YOUR TASK: Each line below should be restated word for word.

DATA RECORDS:
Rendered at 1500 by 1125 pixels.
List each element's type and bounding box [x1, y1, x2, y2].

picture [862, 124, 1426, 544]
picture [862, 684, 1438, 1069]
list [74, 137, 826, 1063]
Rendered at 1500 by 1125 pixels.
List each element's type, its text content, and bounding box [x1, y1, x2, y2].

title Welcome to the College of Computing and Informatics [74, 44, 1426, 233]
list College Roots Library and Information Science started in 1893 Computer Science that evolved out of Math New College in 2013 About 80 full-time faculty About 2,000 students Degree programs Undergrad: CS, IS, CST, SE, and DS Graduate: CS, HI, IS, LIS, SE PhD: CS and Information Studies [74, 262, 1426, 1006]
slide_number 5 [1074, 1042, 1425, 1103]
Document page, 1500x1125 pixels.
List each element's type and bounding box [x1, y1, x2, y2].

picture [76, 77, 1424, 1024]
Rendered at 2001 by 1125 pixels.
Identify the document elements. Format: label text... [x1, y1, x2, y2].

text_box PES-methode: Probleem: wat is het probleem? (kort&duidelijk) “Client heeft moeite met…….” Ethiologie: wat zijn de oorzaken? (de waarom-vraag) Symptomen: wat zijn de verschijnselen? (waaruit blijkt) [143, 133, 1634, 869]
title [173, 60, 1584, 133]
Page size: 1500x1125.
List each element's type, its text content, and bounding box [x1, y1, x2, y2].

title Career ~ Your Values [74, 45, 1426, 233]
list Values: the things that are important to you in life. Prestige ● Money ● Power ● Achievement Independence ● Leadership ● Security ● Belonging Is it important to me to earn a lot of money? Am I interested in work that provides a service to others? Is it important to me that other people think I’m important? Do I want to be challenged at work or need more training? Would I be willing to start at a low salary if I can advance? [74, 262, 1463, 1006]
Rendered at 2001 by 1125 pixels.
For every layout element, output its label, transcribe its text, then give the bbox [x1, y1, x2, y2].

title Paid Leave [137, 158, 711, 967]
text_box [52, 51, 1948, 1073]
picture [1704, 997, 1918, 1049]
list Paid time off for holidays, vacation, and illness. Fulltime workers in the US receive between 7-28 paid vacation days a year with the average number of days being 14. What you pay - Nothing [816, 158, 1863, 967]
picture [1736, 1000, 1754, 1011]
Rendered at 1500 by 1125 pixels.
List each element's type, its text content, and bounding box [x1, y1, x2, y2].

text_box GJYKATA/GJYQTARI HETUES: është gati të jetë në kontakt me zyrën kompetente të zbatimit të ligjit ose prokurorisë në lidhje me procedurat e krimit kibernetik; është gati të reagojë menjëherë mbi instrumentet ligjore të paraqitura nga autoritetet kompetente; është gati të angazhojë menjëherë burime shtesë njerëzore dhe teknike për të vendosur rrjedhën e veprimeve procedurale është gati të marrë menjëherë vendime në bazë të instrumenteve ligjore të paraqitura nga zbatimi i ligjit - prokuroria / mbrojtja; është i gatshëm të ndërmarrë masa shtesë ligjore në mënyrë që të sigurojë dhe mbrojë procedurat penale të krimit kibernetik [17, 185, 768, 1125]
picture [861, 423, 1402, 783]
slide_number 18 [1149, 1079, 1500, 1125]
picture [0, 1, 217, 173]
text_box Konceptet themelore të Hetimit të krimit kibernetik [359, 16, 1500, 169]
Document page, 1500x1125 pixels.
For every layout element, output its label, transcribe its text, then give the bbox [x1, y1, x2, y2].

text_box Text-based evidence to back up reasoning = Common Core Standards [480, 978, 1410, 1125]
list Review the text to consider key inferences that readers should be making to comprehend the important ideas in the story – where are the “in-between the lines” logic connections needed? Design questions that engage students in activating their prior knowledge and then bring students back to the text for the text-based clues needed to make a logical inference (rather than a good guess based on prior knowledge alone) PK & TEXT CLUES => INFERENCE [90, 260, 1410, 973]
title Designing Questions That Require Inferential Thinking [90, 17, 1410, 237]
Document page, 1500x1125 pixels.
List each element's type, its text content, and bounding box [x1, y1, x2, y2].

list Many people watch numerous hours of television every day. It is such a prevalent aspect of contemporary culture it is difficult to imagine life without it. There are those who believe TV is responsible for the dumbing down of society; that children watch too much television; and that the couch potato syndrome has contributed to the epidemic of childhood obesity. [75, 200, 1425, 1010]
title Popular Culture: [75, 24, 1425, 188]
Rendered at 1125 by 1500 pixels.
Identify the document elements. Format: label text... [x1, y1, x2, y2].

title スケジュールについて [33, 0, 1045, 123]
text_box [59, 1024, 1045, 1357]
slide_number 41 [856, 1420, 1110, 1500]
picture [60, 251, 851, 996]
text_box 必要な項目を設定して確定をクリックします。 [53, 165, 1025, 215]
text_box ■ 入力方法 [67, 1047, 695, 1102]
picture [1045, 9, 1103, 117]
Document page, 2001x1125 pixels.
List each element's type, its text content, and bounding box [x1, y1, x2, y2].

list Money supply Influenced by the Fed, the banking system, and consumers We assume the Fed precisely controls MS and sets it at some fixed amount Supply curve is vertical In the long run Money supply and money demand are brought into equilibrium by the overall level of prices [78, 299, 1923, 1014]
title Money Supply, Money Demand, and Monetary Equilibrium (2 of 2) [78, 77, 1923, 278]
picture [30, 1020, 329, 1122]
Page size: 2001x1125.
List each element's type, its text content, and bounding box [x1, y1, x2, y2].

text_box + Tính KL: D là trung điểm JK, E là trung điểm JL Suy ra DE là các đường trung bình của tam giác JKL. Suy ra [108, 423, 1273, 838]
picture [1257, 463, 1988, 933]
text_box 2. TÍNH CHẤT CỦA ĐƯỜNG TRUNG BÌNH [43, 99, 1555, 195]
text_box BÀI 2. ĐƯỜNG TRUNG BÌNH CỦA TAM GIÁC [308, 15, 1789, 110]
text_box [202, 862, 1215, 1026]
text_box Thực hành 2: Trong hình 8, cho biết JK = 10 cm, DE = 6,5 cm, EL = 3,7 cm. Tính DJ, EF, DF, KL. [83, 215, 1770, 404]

COMPLETED EXERCISE:
Rendered at 1500 by 1125 pixels.
List each element's type and bounding box [x1, y1, x2, y2].

picture [862, 124, 1426, 544]
picture [862, 684, 1438, 1069]
list [74, 137, 826, 1063]
Rendered at 1500 by 1125 pixels.
List each element's type, its text content, and bounding box [x1, y1, x2, y2].

title Welcome to the College of Computing and Informatics [74, 44, 1426, 233]
list College Roots Library and Information Science started in 1893 Computer Science that evolved out of Math New College in 2013 About 80 full-time faculty About 2,000 students Degree programs Undergrad: CS, IS, CST, SE, and DS Graduate: CS, HI, IS, LIS, SE PhD: CS and Information Studies [74, 262, 1426, 1006]
slide_number 5 [1074, 1042, 1425, 1103]
Document page, 1500x1125 pixels.
List each element's type and bounding box [x1, y1, x2, y2].

picture [76, 77, 1424, 1024]
Rendered at 2001 by 1125 pixels.
Identify the document elements. Format: label text... [x1, y1, x2, y2].

text_box PES-methode: Probleem: wat is het probleem? (kort&duidelijk) “Client heeft moeite met…….” Ethiologie: wat zijn de oorzaken? (de waarom-vraag) Symptomen: wat zijn de verschijnselen? (waaruit blijkt) [143, 133, 1634, 869]
title [173, 60, 1584, 133]
Page size: 1500x1125.
List each element's type, its text content, and bounding box [x1, y1, x2, y2].

title Career ~ Your Values [74, 45, 1426, 233]
list Values: the things that are important to you in life. Prestige ● Money ● Power ● Achievement Independence ● Leadership ● Security ● Belonging Is it important to me to earn a lot of money? Am I interested in work that provides a service to others? Is it important to me that other people think I’m important? Do I want to be challenged at work or need more training? Would I be willing to start at a low salary if I can advance? [74, 262, 1463, 1006]
Rendered at 2001 by 1125 pixels.
For every layout element, output its label, transcribe its text, then give the bbox [x1, y1, x2, y2].

title Paid Leave [137, 158, 711, 967]
text_box [52, 51, 1948, 1073]
picture [1704, 997, 1918, 1049]
list Paid time off for holidays, vacation, and illness. Fulltime workers in the US receive between 7-28 paid vacation days a year with the average number of days being 14. What you pay - Nothing [816, 158, 1863, 967]
picture [1736, 1000, 1754, 1011]
Rendered at 1500 by 1125 pixels.
List each element's type, its text content, and bounding box [x1, y1, x2, y2].

text_box GJYKATA/GJYQTARI HETUES: është gati të jetë në kontakt me zyrën kompetente të zbatimit të ligjit ose prokurorisë në lidhje me procedurat e krimit kibernetik; është gati të reagojë menjëherë mbi instrumentet ligjore të paraqitura nga autoritetet kompetente; është gati të angazhojë menjëherë burime shtesë njerëzore dhe teknike për të vendosur rrjedhën e veprimeve procedurale është gati të marrë menjëherë vendime në bazë të instrumenteve ligjore të paraqitura nga zbatimi i ligjit - prokuroria / mbrojtja; është i gatshëm të ndërmarrë masa shtesë ligjore në mënyrë që të sigurojë dhe mbrojë procedurat penale të krimit kibernetik [17, 185, 768, 1125]
picture [861, 423, 1402, 783]
slide_number 18 [1149, 1079, 1500, 1125]
picture [0, 1, 217, 173]
text_box Konceptet themelore të Hetimit të krimit kibernetik [359, 16, 1500, 169]
Document page, 1500x1125 pixels.
For every layout element, output its label, transcribe its text, then give the bbox [x1, y1, x2, y2].

text_box Text-based evidence to back up reasoning = Common Core Standards [480, 978, 1410, 1125]
list Review the text to consider key inferences that readers should be making to comprehend the important ideas in the story – where are the “in-between the lines” logic connections needed? Design questions that engage students in activating their prior knowledge and then bring students back to the text for the text-based clues needed to make a logical inference (rather than a good guess based on prior knowledge alone) PK & TEXT CLUES => INFERENCE [90, 260, 1410, 973]
title Designing Questions That Require Inferential Thinking [90, 17, 1410, 237]
Document page, 1500x1125 pixels.
List each element's type, its text content, and bounding box [x1, y1, x2, y2].

list Many people watch numerous hours of television every day. It is such a prevalent aspect of contemporary culture it is difficult to imagine life without it. There are those who believe TV is responsible for the dumbing down of society; that children watch too much television; and that the couch potato syndrome has contributed to the epidemic of childhood obesity. [75, 200, 1425, 1010]
title Popular Culture: [75, 24, 1425, 188]
Rendered at 1125 by 1500 pixels.
Identify the document elements. Format: label text... [x1, y1, x2, y2].

title スケジュールについて [33, 0, 1045, 123]
text_box [59, 1024, 1045, 1357]
slide_number 41 [856, 1420, 1110, 1500]
picture [60, 251, 851, 996]
text_box 必要な項目を設定して確定をクリックします。 [53, 165, 1025, 215]
text_box ■ 入力方法 [67, 1047, 695, 1102]
picture [1045, 9, 1103, 117]
Document page, 2001x1125 pixels.
List each element's type, its text content, and bounding box [x1, y1, x2, y2].

list Money supply Influenced by the Fed, the banking system, and consumers We assume the Fed precisely controls MS and sets it at some fixed amount Supply curve is vertical In the long run Money supply and money demand are brought into equilibrium by the overall level of prices [78, 299, 1923, 1014]
title Money Supply, Money Demand, and Monetary Equilibrium (2 of 2) [78, 77, 1923, 278]
picture [30, 1020, 329, 1122]
Page size: 2001x1125.
List each element's type, its text content, and bounding box [x1, y1, x2, y2].

text_box + Tính KL: D là trung điểm JK, E là trung điểm JL Suy ra DE là các đường trung bình của tam giác JKL. Suy ra [108, 423, 1273, 838]
picture [1257, 463, 1988, 933]
text_box 2. TÍNH CHẤT CỦA ĐƯỜNG TRUNG BÌNH [43, 99, 1555, 195]
text_box BÀI 2. ĐƯỜNG TRUNG BÌNH CỦA TAM GIÁC [308, 15, 1789, 110]
text_box [202, 862, 1215, 1026]
text_box Thực hành 2: Trong hình 8, cho biết JK = 10 cm, DE = 6,5 cm, EL = 3,7 cm. Tính DJ, EF, DF, KL. [83, 215, 1770, 404]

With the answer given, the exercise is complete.